I know of few photographers knowledgeable of the work of Josef Koudelka who do not look upon his life as an artist with a certain level of romanticism. It holds true to a young photographer’s dream to have little by way of possessions beyond cameras, some film and the freedom to obsessively focus on the immediacy of the world through the lens. Koudelka’s life after leaving then-Czechoslovakia a couple years following the 1968 Soviet invasion seemed to be just that—an exile who traveled and photographed constantly during the warmer months and then spirited himself away into the darkrooms of the Magnum Photo Agency during the winters to process his labor.
It is fitting that his longest project before becoming stateless was that of photographing Europe’s Roma communities in Czechoslovakia, Romania, Hungary, France and Spain. Koudelka’s pictures of these roaming people would serve as the basis of his 1975 book, Gypsies, an updated version of which is being released this month by Aperture.
Since its original publication in 1975 by the French publisher Robert Delpire, Koudelka’s book Gypsies has become one of the seminal photo books of the last century. With Delpire acting as editor, Gitans—La Fin du Voyage (the original French title) boiled down hundreds of images shot over six years into a tightly edited sequence of sixty photographs. Starting with the opening image of three boys flexing their arms and drawing in their stomachs in a show of strength—perhaps as a threat to outsiders (belied by the look of uncertainty read on the face of one of the boys), Delpire’s edit moves us quickly into the visual energy of the community mixing frenetic action with direct portraits where the postures of the subjects signal their acceptance of Koudelka’s presence and camera. What is remarkable for me about the original edition’s edit is even though a page prior to the first image states that the photographs were “mostly taken in separated Gypsy settlements in East Slovakia,” there is the strong sense that the photographs describe a singular settlement, as if we had wandered into the encampment of a single extended family and been invited to stay.
My first introduction to Koudelka on the Roma was by way of a photograph that surprisingly did not make the edit of the original book but had made its way instead into Naomi Rosenblum’s A World History of Photography – required reading during my photo education at art school. The image—reproduced at a very small size—described a man, mid-action, kneeling in front of a white horse who, by the gesture of bowing its head, seems to be rapt in conversation. The picture took on qualities of magical realism even at its diminutive size. Compelled by that single image, I sought to see more of his photographs, but at the time, Gypsies was his only published work and had been declared long out of print, commanding prices more dear than what an art student could usually afford. I would have to wait a couple years before I stumbled upon a $15 copy sunning on a flea market table.

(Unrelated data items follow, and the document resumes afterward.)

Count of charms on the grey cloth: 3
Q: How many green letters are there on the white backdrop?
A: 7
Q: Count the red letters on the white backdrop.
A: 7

Robert Delpire’s role as editor can now be put into context in the new version of Koudelka’s masterwork, titled Koudelka: Gypsies. This revised and enlarged edition includes 109 images and uses the photographer’s original book maquette Cikani (Czech for Gypsies) as its foundation. It was prepared by Koudelka and the graphic designer Milan Kopriva in 1968 with the intention of publishing it in Prague, but Koudelka’s self-imposed exile intervened. With nearly twice the amount of images, Koudelka: Gypsies reveals dozens of remarkable images that have mostly remained unseen but interestingly, all were available to Delpire while crafting the original edition. The design of the 1975 edition, also attributed to Delpire, was very traditional in photo-book terms, with one image per spread, always appearing on the right hand page where as Koudelka’s maquette employs a completely different sequence with images appearing on facing pages, double-page spreads and several gatefolds that open like additional doors through which we can take in the intimate textures of his subjects within this secretive world.
Rarely has a body of photographic work been so deserving of two completely different treatments with each one successful in its own ways—leaving one to ponder which version they prefer: that of the editor or that of the artist.
The new extended version of Gypsies is published by Aperture. It consists of 109 photographs taken in what was, at the time, Czechoslovakia (Bohemia, Moravia, and Slovakia), Romania, Hungary, France, and Spain between 1962 and 1971.